All I know is I had less issues - there was a point in time when our group had a bunch of people suddenly reporting issues with delayed write failures. one of the things attempted was switching out from Symantec to ForeFront (the company was slowly migrating anyways). It worked for some, didn't work for others.
A few months later, and a bunch of people started getting bluescreens daily. But others didn't - it turned out it was Symantec interacting with the disk encryption software. IT narrowed it down to Symantec, and a bunch of us who converted earlier chimed in that we never had issues going to ForeFront
Malwarebytes have been giving me false positives for years. I have several licenses that I don't actively use because it alerts you to just about every activity as dangerous. It's a good tool for getting rid of malware after infection.
Likely because often times, management makes the software purchasing decisions. Most products pitched to management will be running on Windows. A good IT staffer doesn't necessarily care what it runs on, provided they have the proper knowledge to secure and maintain each platform.
Because, perhaps, they're hosting applications that require Windows?
Never attribute to malice that which is adequately explained by stupidity.
I might have a simplistic view of all this.
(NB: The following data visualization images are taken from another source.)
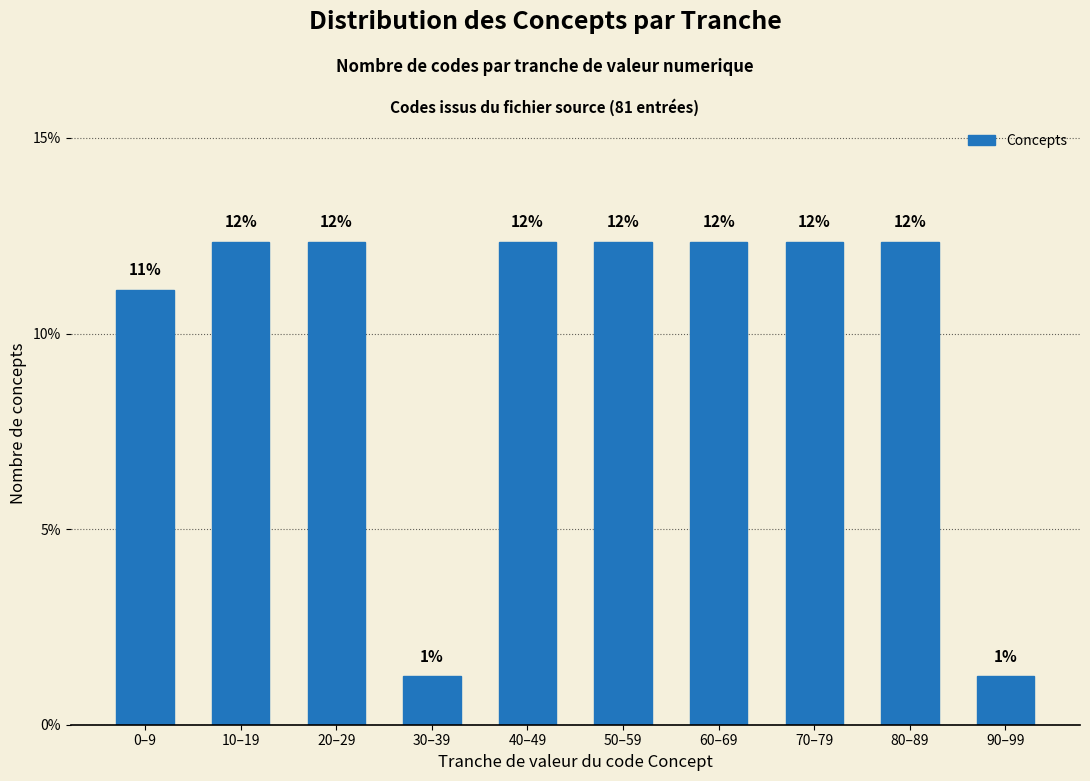

How many bars are there in total?

10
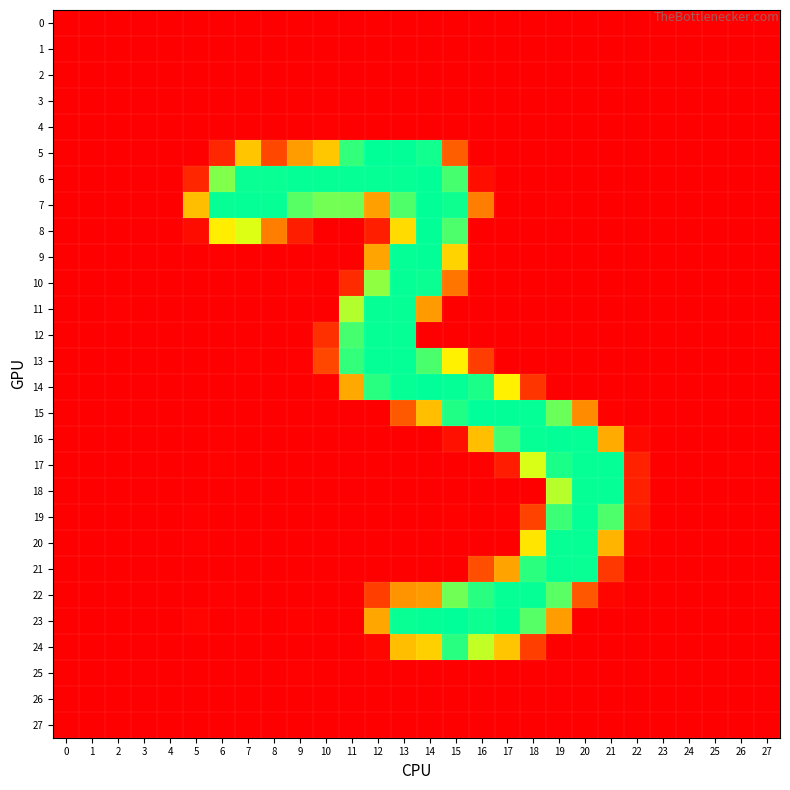

Which has a higher value, 14 or 2?

14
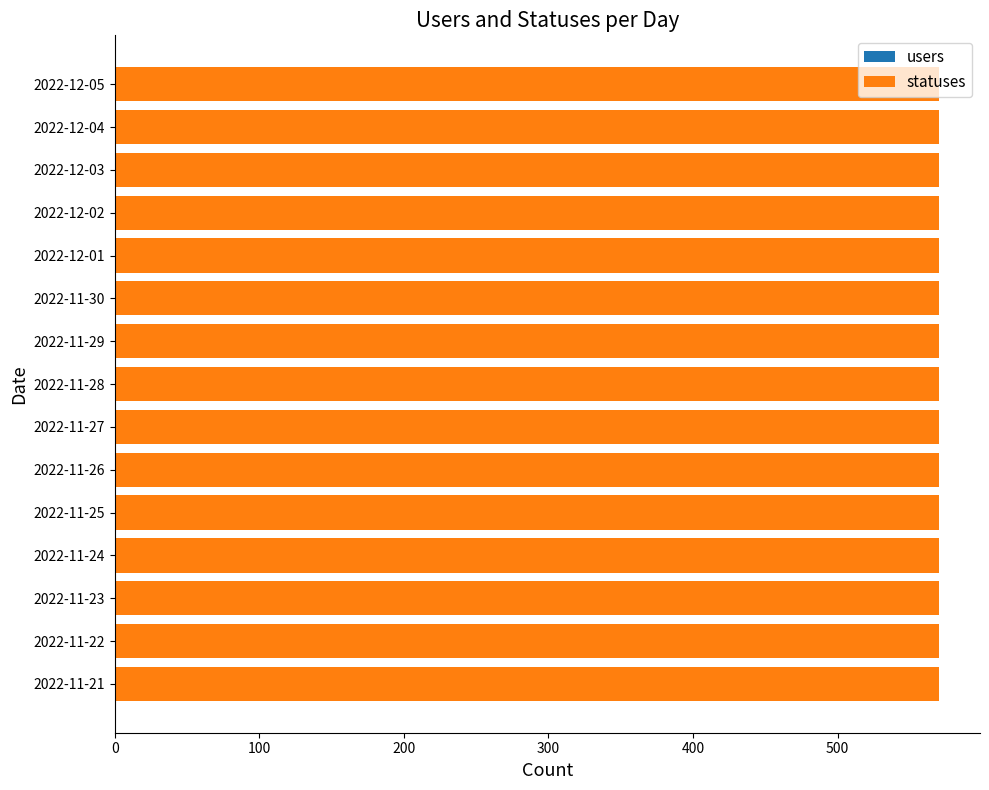

The value of statuses at 2022-11-23 is 264. True or false?

False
I run Linux but have seen nearly every Microsoft product up to Windows 7. I know Linux is hackable, but something really simple has bothered me a great deal about Windows. It is that Microsoft's business partners get to nag you about buying their services, i.e. Norton, even as you boot windows for the first time. unsolicited, from the Internet. It may not take much imagination or smarts for a hacker to exploit that, and not setting Administrator password, or asking for information over an unsecured link, only makes things easier for the bad guys. I think you start with a leg down just by booting Windows. It happens to be on many systems I've owned because of the OEM agreement Microsoft extorts from commercial PC-makers, which should be declared illegal under anti-trust law. And from time to time I have to boot a Windows system, but it makes me uneasy, and I try to avoid it, using Wine whenever I can to run Windows apps when I need to.
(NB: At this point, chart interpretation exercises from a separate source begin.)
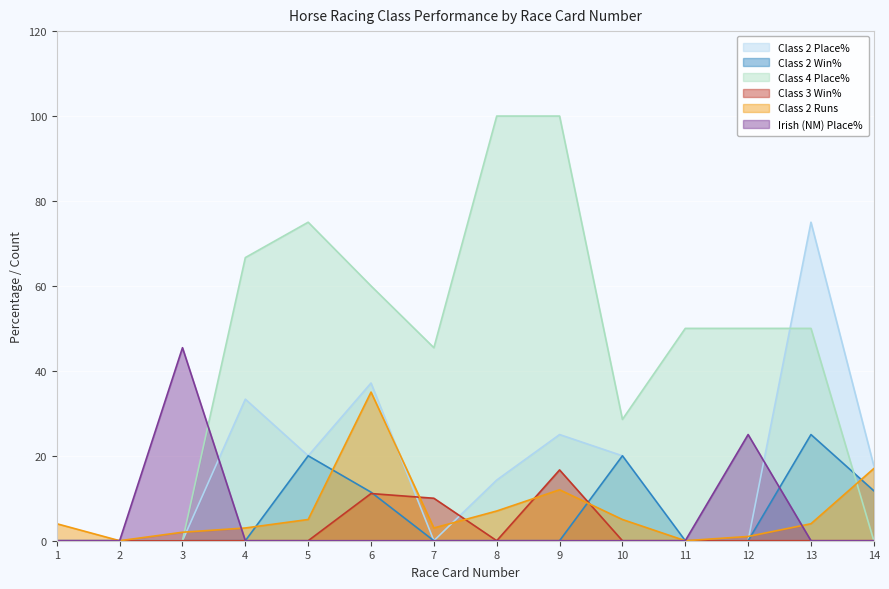

Reading right to left, transcribe all the data shown in this chart.

Class 2 Place%: 17.6	75.0	0.0	0.0	20.0	25.0	14.3	0.0	37.1	20.0	33.3	0.0	0.0	0.0
Class 2 Win%: 11.8	25.0	0.0	0.0	20.0	0.0	0.0	0.0	11.4	20.0	0.0	0.0	0.0	0.0
Class 4 Place%: 0.0	50.0	50.0	50.0	28.6	100.0	100.0	45.5	60.0	75.0	66.7	0.0	0.0	0.0
Class 3 Win%: 0.0	0.0	0.0	0.0	0.0	16.7	0.0	10.0	11.1	0.0	0.0	0.0	0.0	0.0
Class 2 Runs: 17.0	4.0	1.0	0.0	5.0	12.0	7.0	3.0	35.0	5.0	3.0	2.0	0.0	4.0
Irish (NM) Place%: 0.0	0.0	25.0	0.0	0.0	0.0	0.0	0.0	0.0	0.0	0.0	45.5	0.0	0.0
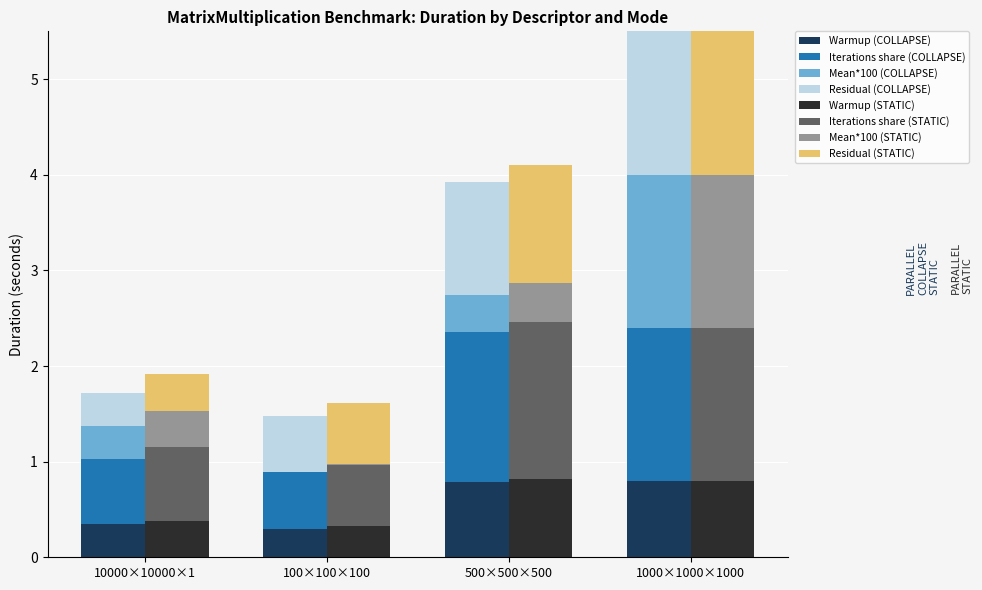

What is the difference between the maximum and second lowest values in the PARALLEL_STATIC Duration series?

0.9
Well.. they are pretty evil..
Is that because like many a business transaction, there is a conflict of interest between serving the customer and helping yourself into the customer's wallet, going so far as to plant malware to make it look like the system needs repair, expensive repair? I am suspicious of Microsoft having unbundled much of what should be a secure core of an OS to the third parties. It is as if they did only 80% of the job in order to allow for their business partners to charge even more for the extra 20% needed to make Windows a minimally secure system in which many users don't bother, because they aren't forced, to set secure passwords and enact other safeguards. I think many of the security problems in Windows are intentional aspects of its business partnerships.